April 19, 2024
BOOK REVIEW

Maine emerges as ‘Unexpected’ setting

A forest – or rather 1,000 seedling trees – is inadvertently left outside of a suburban Connecticut home. This multitude of seedlings just happens to arrive at the time when the home’s owner, Horace Woodruff, an attorney at a local hospital, has been laid off. One door closes; another opens.

Like a magical puzzle box, doors close and open as misery begets opportunity and opportunity expands into awareness in “An Unexpected Forest,” a first novel by Peaks Island resident Eleanor Lincoln Morse. Like many a novel connected to this state, awareness eventually becomes synonymous with Maine.

The book opens with the firing. Horace, “pigeon-toed, overweight, nearsighted, inclined toward indigestion,” is also a somewhat unconscious man. He has gone to his office daily, but doesn’t seem to have given his heart to anything – well, we’ve been told he’s in love with his wife, Beverly, but it has become more comfort and acceptance, we find, than great passion. And he and Beverly have no children. Years earlier, they had almost adopted a child, but Horace balked, and life went on.

Beverly is a painter, sufficiently successful that she can paint without the angst most artists feel about their work. Her longings instead tend toward the child that never was born and the adoptee that found another home.

Horace is more inscrutable. Just before he is fired, he runs into a cancer patient who escapes from her ward to the administrative wing of the hospital. It is, he realizes, one last effort to prove she was alive. As Horace helps her back to the cancer wing, she tells him, “I’m not afraid. It’s like being in a new country. Do you understand?”

Moments later, the fearful, armored Horace is fired, and thus set loose into his own new country, which takes the shape of this family of a thousand newborn trees.

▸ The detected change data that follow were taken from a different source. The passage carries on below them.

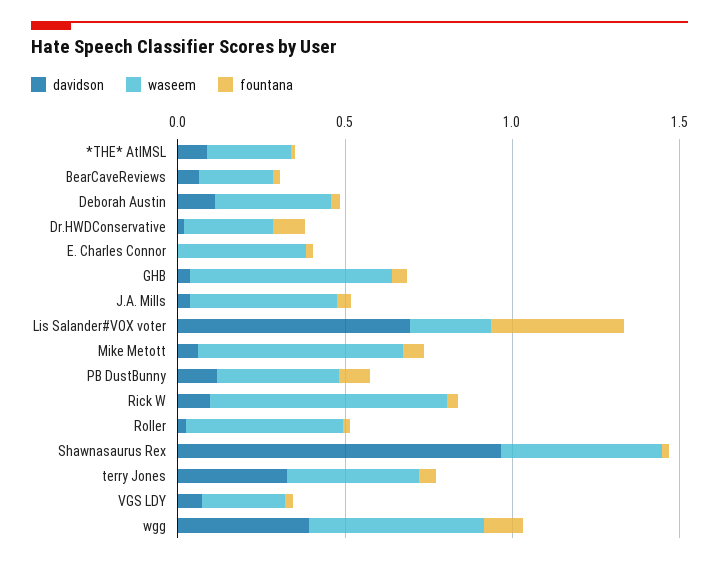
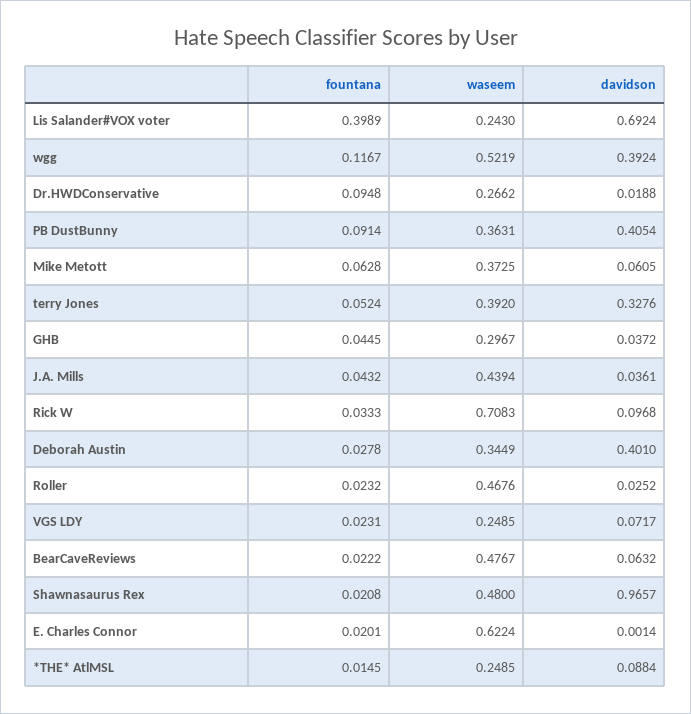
waseem, BearCaveReviews: 0.2 -> 0.4767
davidson, Deborah Austin: 0.1 -> 0.401
waseem, E. Charles Connor: 0.4 -> 0.6224
waseem, GHB: 0.6 -> 0.2967
waseem, Mike Metott: 0.6 -> 0.3725
davidson, PB DustBunny: 0.1 -> 0.4054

While Horace researches the habitat and needs of these orphan black spruce trees, Beverly is asked to take over for an artist who has been teaching in the local prison.

As the bumbling Horace finds homes for his trees in Maine’s swampy North Woods, Beverly takes on her own orphans – the inmates in the local jail. Both experiences prove to be transforming. The natural world forces Horace to confront his nameless fears – and quite a few named ones, such as bears and black flies.

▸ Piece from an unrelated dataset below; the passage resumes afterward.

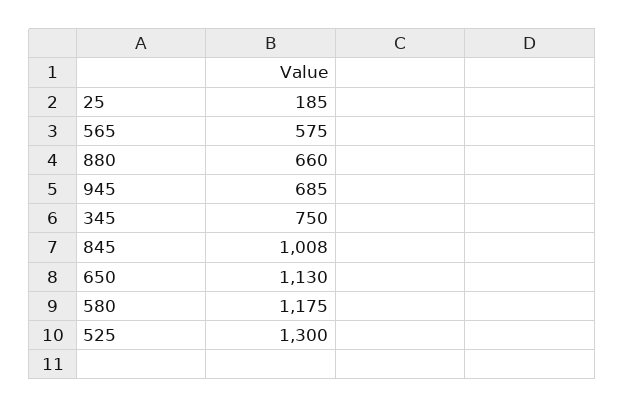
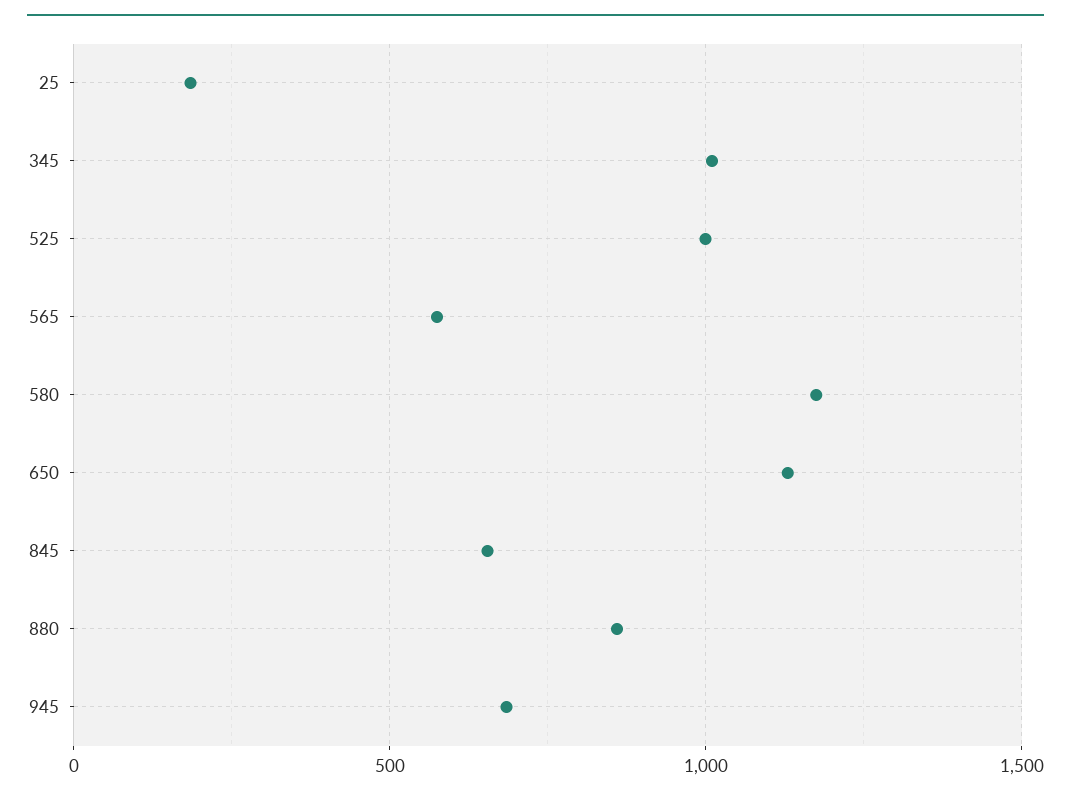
880: 660 -> 850
345: 750 -> 1000
845: 1008 -> 650
525: 1300 -> 1000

In the prison, Beverly, too, confronts fears, and thereby meets the man who will provide a grandchild for this childless couple.

Morse is a vivid writer. She is especially strong when writing about Maine, whether it is the unworldly appeal of the bogs and lakes of northern Maine, undercut by mud so deep it seeps into the top of boots and flies so thick they are breathed into mouth and eyes, or the tidal power of Maine’s coastal waters, surprising even the strongest of men.

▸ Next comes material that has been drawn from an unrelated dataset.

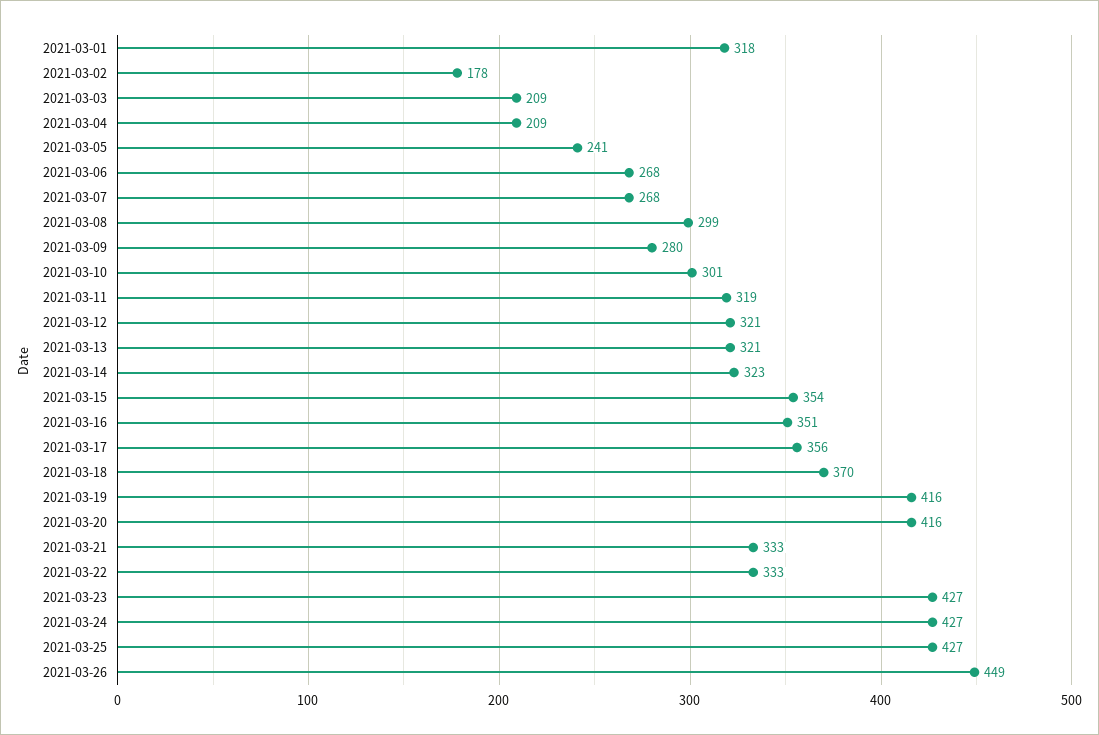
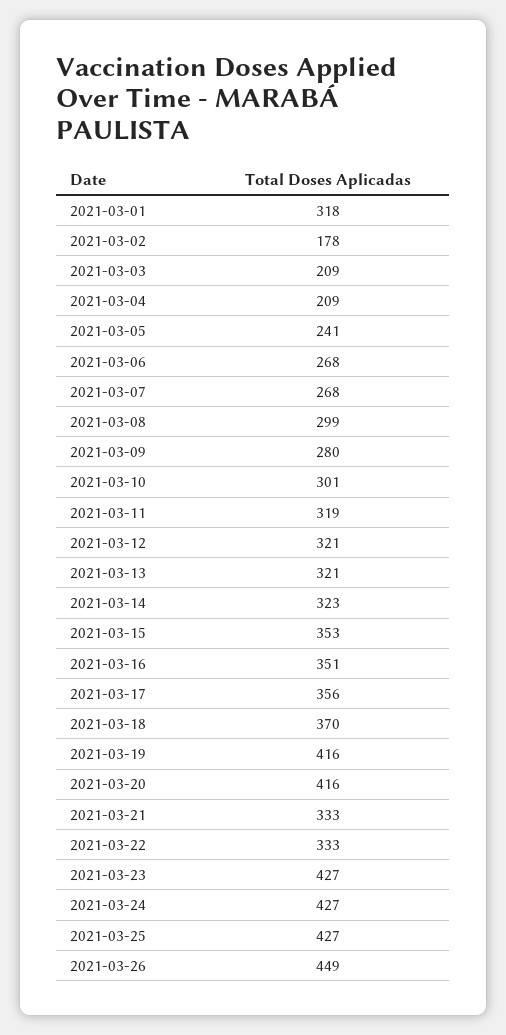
2021-03-15: 354 -> 353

The only quarrel I have with this lovely book, pairing the childless older couple with a rootless younger duo, is that for change to be fully understood, the reader needs a strong understanding of history. We know the history of the younger pair: Oz and Lucy; of Howard and Beverly, we see mostly a life of such complacent comfort that it’s hard not to wonder where the need that suddenly surfaces within each of them had been previously residing.

The real gift of “An Unexpected Forest” is the way Morse subtly weaves an increasingly greater awareness of nature into the lives of these suburbanites, until – not totally unexpectedly – the forest, and the ocean that surrounds it, becomes an inseparable part of their lives.

Donna Gold, director of public relations at College of the Atlantic, is also a writer and oral historian who helps families and communities record their stories.